El tema no es fácil, sobre todo
cuando nos encontramos en una Iglesia que en muchos lugares parece un redil de una oveja al que se
le han escapado al monte las noventa y nueve restantes, y hacemos reuniones de
estrategia con la oveja que queda y que no supo motivar a las que se fueron
para no abandonarla.
Estoy convencido de que en la llamada presente hay trabajo para todos,
pero habrá que discernir quien debe estar en el frente de la acción directa,
quien en la retaguardia de la oración y quien debe colaborar desde otros dones.
Habrá
también que hacer matemáticas de la evangelización y darse cuenta de que con lo que tenemos ahora no llegamos.

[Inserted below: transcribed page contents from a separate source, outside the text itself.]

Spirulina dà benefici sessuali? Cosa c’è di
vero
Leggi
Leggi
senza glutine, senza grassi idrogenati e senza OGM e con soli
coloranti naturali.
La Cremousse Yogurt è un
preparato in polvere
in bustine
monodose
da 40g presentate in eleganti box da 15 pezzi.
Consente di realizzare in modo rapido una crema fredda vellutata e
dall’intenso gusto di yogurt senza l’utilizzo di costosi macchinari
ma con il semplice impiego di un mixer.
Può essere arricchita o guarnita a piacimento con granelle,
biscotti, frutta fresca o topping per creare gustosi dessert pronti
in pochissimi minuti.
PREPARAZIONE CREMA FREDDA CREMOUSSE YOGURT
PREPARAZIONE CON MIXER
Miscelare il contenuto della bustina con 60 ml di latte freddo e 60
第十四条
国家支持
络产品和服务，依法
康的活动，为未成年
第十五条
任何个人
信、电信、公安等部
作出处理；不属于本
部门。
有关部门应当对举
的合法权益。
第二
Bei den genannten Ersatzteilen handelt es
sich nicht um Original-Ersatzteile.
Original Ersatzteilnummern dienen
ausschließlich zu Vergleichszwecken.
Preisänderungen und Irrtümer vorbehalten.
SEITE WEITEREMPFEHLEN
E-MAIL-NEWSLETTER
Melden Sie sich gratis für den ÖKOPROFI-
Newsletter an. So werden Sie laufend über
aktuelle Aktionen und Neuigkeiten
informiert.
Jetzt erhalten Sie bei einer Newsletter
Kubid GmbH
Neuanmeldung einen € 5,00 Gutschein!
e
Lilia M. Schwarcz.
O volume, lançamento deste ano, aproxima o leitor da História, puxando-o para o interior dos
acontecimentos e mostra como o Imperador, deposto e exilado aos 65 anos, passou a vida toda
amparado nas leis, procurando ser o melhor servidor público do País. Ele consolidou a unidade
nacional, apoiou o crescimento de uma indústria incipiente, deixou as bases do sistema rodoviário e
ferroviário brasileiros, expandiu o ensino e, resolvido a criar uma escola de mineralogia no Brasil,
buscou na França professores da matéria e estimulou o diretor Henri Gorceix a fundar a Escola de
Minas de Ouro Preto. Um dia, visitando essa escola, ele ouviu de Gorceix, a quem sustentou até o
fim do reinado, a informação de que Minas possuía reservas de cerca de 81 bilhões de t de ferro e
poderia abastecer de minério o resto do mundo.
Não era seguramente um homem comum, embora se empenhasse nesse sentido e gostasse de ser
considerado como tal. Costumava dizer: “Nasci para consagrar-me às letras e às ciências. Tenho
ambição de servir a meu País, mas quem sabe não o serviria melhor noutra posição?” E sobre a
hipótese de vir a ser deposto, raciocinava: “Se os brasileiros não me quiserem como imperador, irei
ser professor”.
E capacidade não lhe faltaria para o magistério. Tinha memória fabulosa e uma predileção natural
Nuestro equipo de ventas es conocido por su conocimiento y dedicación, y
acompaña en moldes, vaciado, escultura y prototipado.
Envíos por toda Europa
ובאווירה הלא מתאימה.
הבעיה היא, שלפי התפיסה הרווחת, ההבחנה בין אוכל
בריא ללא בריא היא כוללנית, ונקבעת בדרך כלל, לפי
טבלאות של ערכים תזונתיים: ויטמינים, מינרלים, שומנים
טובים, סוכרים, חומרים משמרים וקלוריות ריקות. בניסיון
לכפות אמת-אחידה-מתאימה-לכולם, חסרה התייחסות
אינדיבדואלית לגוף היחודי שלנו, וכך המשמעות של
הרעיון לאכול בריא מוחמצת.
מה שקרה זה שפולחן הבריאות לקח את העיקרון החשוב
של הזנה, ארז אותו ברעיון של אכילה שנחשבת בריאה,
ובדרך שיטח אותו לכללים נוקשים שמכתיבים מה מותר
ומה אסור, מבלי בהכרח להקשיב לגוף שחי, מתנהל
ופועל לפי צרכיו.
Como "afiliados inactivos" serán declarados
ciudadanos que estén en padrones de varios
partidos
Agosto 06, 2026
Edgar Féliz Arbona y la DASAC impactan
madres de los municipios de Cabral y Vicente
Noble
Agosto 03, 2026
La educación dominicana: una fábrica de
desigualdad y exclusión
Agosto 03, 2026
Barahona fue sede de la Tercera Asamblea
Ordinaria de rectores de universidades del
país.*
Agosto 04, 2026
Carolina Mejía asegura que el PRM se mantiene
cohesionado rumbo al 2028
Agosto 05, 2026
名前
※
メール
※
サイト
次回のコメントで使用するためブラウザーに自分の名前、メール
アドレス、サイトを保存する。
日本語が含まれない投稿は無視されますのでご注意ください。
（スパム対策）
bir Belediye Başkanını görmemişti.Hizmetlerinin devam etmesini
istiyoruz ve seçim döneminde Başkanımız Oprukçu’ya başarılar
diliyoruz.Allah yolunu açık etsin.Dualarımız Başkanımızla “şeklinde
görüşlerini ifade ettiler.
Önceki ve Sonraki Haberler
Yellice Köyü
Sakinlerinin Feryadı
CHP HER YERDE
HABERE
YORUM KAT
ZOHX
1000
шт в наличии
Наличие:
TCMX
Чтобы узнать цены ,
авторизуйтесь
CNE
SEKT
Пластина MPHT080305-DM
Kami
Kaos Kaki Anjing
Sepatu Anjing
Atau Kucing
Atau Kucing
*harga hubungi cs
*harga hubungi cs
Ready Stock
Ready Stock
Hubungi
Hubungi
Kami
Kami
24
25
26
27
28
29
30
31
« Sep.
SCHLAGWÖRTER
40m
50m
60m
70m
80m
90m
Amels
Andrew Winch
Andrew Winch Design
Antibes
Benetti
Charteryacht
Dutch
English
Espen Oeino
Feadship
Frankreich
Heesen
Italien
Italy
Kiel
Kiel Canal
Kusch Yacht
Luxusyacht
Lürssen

Habrá por tanto que rogar insistentemente al dueño de la mies para
que envíe obreros a su mies, y empezar a pedir porque Dios suscite un
ejército como el de Ezequiel 37 mediante la acción de su Espíritu Santo.
Algo me
dice que ese ejército no lo tenemos dentro, porque Dios ha plantado fuera la
semilla que en el tiempo correcto germinará y nos sorprenderá por su fruto
inesperado, pues su gracia la ha dado no
a los sabios y entendidos, ni a
los santos y comprometidos, sino a los pequeños y dispuestos, a los
aptos y a los frescos, capaces de entender lo que Él querrá hacer y su Espíritu
inspirará para un tiempo nuevo.
José Alberto Barrera
Marchessi
Para Dios no hay nada imposible. Nos llama constantemente a viejos y jóvenes.Sólo nos falta escuchar.